The Island was written by Caspian Tredwell-Owen and directed by Michael Bay, whose previous works include the less impressive Pearl Harbour and the appallingly over-the-top Armageddon. It runs for 136 minutes and is rated PG-13 in the USA and 12A in the UK, for some somewhat medical gore, two S's and an F, and an incident involving a nailgun. It was released in the USA on July 22, 2005.


A few more mild spoilers here...

This movie was very... linear. I wouldn't say predictable as such (to be honest, I often take my mind off the hook when I'm watching movies like this in case I ruin the experience for myself), but... if you had half an hour you could probably deduce most of the rest of the movie from the proto-synopsis above. It was very linear. One thing happened then the next thing then the next thing - there was no sense of previous interactions having later significance. Very little happened which made me sit up and go, "Ooh, I wasn't expecting that to happen". It all worked out very, very neatly. Suspiciously so.
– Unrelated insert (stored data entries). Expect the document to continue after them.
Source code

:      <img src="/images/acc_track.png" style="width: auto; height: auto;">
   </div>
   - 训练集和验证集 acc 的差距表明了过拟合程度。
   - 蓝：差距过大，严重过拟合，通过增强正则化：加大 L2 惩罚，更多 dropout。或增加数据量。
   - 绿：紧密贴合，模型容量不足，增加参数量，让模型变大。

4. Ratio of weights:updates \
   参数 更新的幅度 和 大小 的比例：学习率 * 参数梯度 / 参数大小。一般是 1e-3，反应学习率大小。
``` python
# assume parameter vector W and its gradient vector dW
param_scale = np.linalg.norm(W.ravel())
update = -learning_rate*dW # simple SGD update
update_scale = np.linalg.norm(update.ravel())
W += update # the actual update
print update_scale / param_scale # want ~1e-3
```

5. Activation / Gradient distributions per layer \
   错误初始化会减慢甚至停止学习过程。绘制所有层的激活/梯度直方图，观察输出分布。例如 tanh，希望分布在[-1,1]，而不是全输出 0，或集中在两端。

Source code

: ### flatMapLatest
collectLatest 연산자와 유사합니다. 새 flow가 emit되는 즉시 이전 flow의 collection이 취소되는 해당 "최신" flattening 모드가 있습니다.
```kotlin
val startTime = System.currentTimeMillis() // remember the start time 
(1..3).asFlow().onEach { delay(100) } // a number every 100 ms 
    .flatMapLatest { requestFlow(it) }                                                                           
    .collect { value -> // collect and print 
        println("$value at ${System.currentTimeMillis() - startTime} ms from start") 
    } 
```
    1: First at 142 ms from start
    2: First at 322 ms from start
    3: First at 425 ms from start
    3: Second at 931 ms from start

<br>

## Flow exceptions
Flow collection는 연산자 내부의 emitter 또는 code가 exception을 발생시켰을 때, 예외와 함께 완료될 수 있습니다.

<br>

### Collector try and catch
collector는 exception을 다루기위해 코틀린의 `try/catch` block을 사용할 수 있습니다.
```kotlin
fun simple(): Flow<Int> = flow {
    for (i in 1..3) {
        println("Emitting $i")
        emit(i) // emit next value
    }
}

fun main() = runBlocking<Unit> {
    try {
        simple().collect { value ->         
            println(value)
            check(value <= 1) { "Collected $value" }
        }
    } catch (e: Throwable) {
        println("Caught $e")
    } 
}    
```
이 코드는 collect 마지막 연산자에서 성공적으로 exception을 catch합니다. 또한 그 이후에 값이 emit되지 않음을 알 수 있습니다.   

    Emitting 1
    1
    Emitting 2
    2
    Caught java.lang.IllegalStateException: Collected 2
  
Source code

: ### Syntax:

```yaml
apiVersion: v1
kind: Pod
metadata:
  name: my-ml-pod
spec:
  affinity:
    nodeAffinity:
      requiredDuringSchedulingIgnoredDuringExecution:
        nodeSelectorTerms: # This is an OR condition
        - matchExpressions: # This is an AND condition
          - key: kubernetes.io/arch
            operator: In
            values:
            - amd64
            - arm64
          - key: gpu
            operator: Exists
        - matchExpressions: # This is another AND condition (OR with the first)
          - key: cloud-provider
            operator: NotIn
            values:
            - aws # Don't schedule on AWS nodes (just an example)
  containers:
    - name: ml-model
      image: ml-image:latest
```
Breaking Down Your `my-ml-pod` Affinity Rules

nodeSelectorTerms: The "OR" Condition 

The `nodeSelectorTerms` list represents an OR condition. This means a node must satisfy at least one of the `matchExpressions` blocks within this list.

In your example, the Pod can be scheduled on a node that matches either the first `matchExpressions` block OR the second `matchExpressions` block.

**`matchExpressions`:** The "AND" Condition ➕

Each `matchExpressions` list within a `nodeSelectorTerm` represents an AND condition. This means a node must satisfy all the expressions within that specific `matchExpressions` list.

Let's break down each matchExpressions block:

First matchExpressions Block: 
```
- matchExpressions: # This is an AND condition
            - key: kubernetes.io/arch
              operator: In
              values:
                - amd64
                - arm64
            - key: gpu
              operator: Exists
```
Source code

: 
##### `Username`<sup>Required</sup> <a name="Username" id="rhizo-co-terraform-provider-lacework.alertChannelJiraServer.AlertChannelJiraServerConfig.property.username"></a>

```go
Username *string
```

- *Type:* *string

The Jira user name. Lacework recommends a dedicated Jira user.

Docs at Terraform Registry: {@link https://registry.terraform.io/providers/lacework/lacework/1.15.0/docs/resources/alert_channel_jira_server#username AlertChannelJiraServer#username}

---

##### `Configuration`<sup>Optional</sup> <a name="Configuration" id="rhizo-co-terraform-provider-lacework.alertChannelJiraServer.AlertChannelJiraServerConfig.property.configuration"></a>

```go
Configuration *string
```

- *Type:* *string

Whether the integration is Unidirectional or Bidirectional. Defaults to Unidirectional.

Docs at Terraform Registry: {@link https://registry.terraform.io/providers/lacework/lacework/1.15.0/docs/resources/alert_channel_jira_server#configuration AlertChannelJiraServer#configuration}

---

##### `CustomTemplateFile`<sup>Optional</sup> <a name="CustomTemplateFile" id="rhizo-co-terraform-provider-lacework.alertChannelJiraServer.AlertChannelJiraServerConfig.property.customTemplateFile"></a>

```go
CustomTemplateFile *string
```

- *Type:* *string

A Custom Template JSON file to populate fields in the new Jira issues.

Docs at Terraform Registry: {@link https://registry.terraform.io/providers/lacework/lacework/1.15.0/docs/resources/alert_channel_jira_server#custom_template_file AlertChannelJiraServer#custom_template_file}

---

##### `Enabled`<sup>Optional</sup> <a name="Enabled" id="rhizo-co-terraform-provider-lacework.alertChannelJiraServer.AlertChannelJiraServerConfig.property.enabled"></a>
The action sequences were generally spectacularly impressive. There was a little too much chasing-on-foot, there were some seriously implausible stunts (less the "eh, well, that's Hollywood" kind, more the "nobody is that lucky" kind), but generally, I was sitting up, I was paying attention, I was enjoying. The first car chase, I would say, outstrips the one in The Matrix Reloaded. Special effects were as good as you get nowadays - the bit where Lincoln meets... well, it'd be giving it away to say who, but yeah, that other person he meets, that is, to my mind, extremely impressive. The music (by Steve Jablonsky), also, was highly enjoyable, pulling those goosehairs up at all the right times.

Bad: The product placement. Oh my goodness the product placement. It felt like every five minutes there were billboards or products or labels being jammed in my face. Fifteen years in the future, it seems, Microsoft is still using the old Xbox logo, even though there's ALREADY a new one right NOW. There was a Calvin Klein advert immediately prior to the showing I saw, which for various reasons actually turned up inside the movie itself. I can't figure out if it was incredibly clever of them to do that, or incredibly stupid.

A day in the clean, white lives of Lincoln et al was interesting to watch with all its swish just-around-the-corner technology, but in the end the details of his morning routine, food regime, exercise regime and social life had very little bearing on the course of later events and felt like dead weight in the story. Jones Three Echo's numbering thing never amounted to anything. The moth never amounted to anything. The structure of the white world was never really well-explained, and I suspect it wasn't actually structured that well anyway - keycards don't get deactivated when they're discovered to be missing; our beautiful people are allowed to interact somewhat freely with people who know the whole story which strikes me as dangerous; the movie's tagline is "Plan Your Escape" but Lincoln and Jordan escape with absolutely no planning at all; later, other things which should be amazingly difficult to pull off also turn out to be really, really easy. Then there are the other nitpicks in the plot. Lincoln and Jordan, people from a totally pacifistic world, nevertheless figure out violence and shooting other people really quickly, and react to the outside world with surprising calmness. Starkweather (Michael Clarke Duncan) wakes up at a really, really convenient time. Jordan smuggles a gun much further than should have been possible in the given situation. Everybody always has spare clothes...

The dialogue was serviceable, but never really sparkling, never witty when it was trying to be, never really stirring or memorable (which is why there aren't any quotes interspersed with this review). McGregor and Johansson acted as well as could be expected. Sean Bean was better, but he did have some of the nicer lines. Djimon Hounsou was well cast, Ethan "Neelix from Star Trek: Voyager" Phillips less so.


Seven out of ten. Enjoyable action, great music, cool scenery, uninspiring dialogue, rickety plot.